What is required.
Output only the lines below that start at the line containing "Grand Champion Junior (Grades 3-5) Bread: 12" and end at the line containing "Reserve Champion Adult Bread: none -> 4", with both ends kept.

Material for this exercise.
***
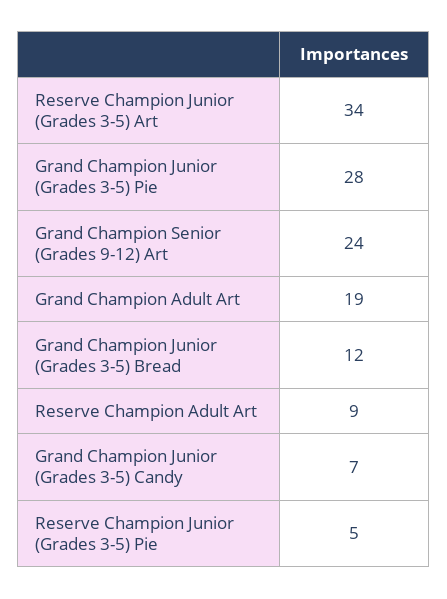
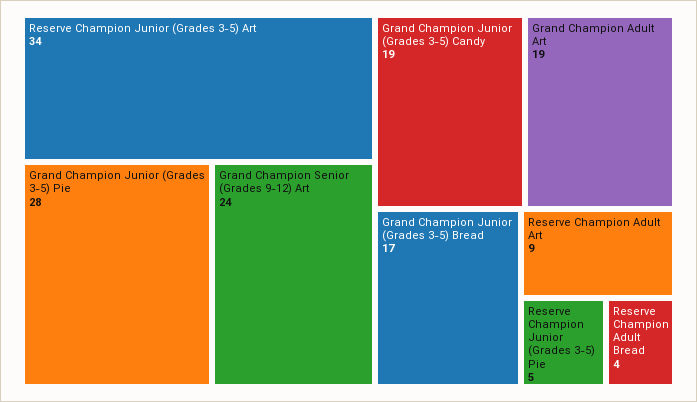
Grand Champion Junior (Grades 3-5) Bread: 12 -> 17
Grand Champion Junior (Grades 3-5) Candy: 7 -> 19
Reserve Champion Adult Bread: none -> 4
***
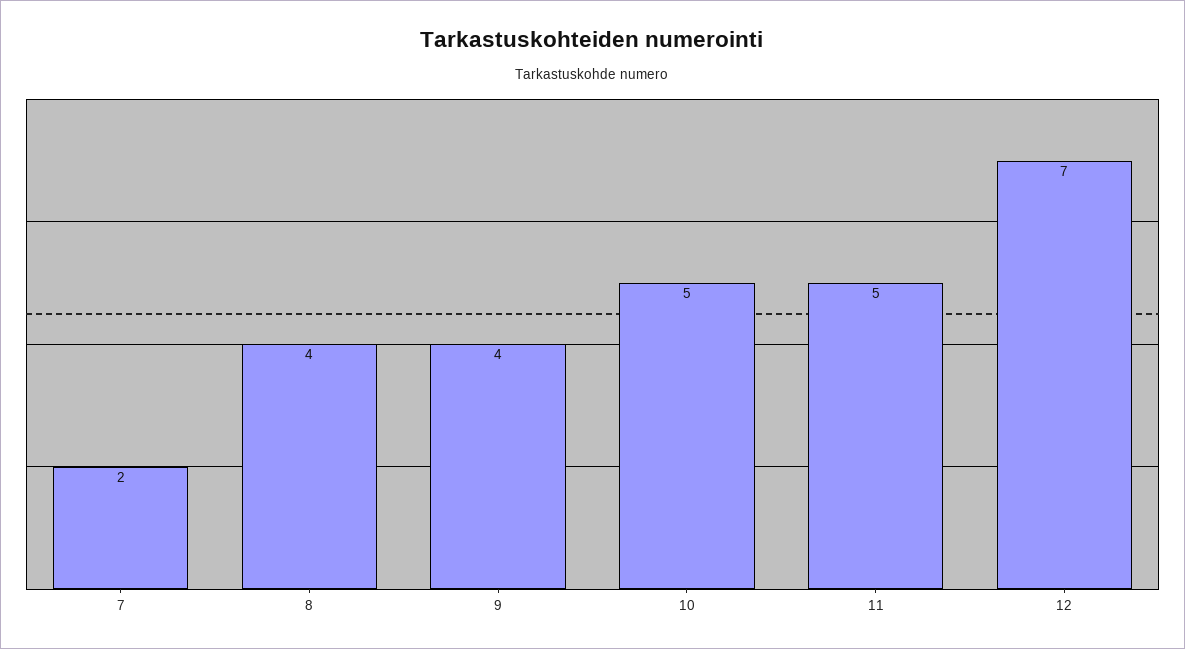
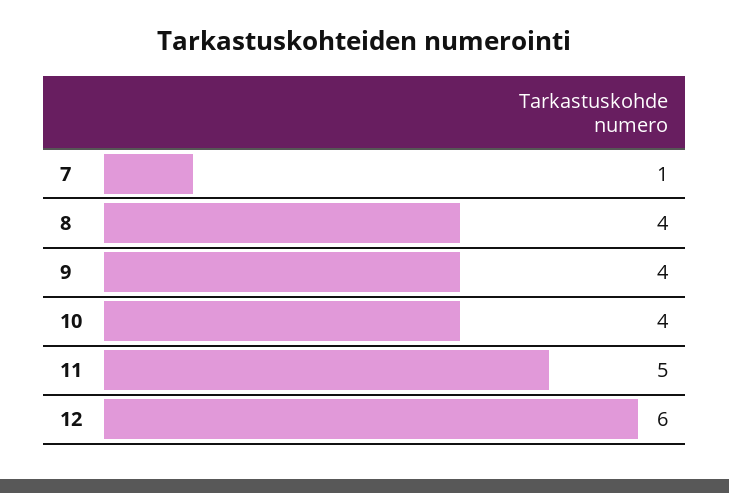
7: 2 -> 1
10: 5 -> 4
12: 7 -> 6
***
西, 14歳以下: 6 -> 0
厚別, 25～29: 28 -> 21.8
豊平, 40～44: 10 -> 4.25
***
Task response.
Grand Champion Junior (Grades 3-5) Bread: 12 -> 17
Grand Champion Junior (Grades 3-5) Candy: 7 -> 19
Reserve Champion Adult Bread: none -> 4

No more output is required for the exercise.